What to do:
A - List every person named in the opera review.
B - Reproduce the opera review word for word, from "- Chicago Opera" up to and including "Zola’s 1867 novel.".

Selected extract:
######

- Chicago Opera Theater
- Mary Ann Stewart and Ed Parks starting something they’ll regret in Thérèse Raquin
It seemed like things were bleak enough in this Siberian deep freeze before Chicago Opera Theater brought composer Tobias Picker’s version of Thérèse Raquin to town.
The opera, which opened Friday at the Harris Theater for a four-performance run, may have been easier to bear in sunny California, where it played last month at COT’s coproducer, Long Beach Opera.
Here, in our winter wasteland, it’s harder to summon up the tolerance demanded by this vocally abrasive version of Emile Zola’s 1867 novel.

######

Saved entries:
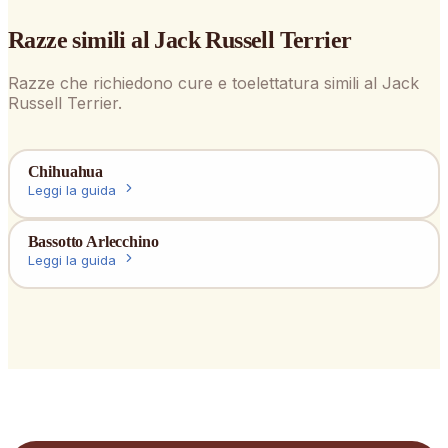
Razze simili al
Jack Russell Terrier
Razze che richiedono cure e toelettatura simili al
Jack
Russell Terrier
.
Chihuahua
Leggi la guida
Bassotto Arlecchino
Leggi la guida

######

Answers to the exercises:
A - Mary Ann Stewart, Ed Parks, Tobias Picker, Emile Zola

B -
- Chicago Opera Theater
- Mary Ann Stewart and Ed Parks starting something they’ll regret in Thérèse Raquin
It seemed like things were bleak enough in this Siberian deep freeze before Chicago Opera Theater brought composer Tobias Picker’s version of Thérèse Raquin to town.
The opera, which opened Friday at the Harris Theater for a four-performance run, may have been easier to bear in sunny California, where it played last month at COT’s coproducer, Long Beach Opera.
Here, in our winter wasteland, it’s harder to summon up the tolerance demanded by this vocally abrasive version of Emile Zola’s 1867 novel.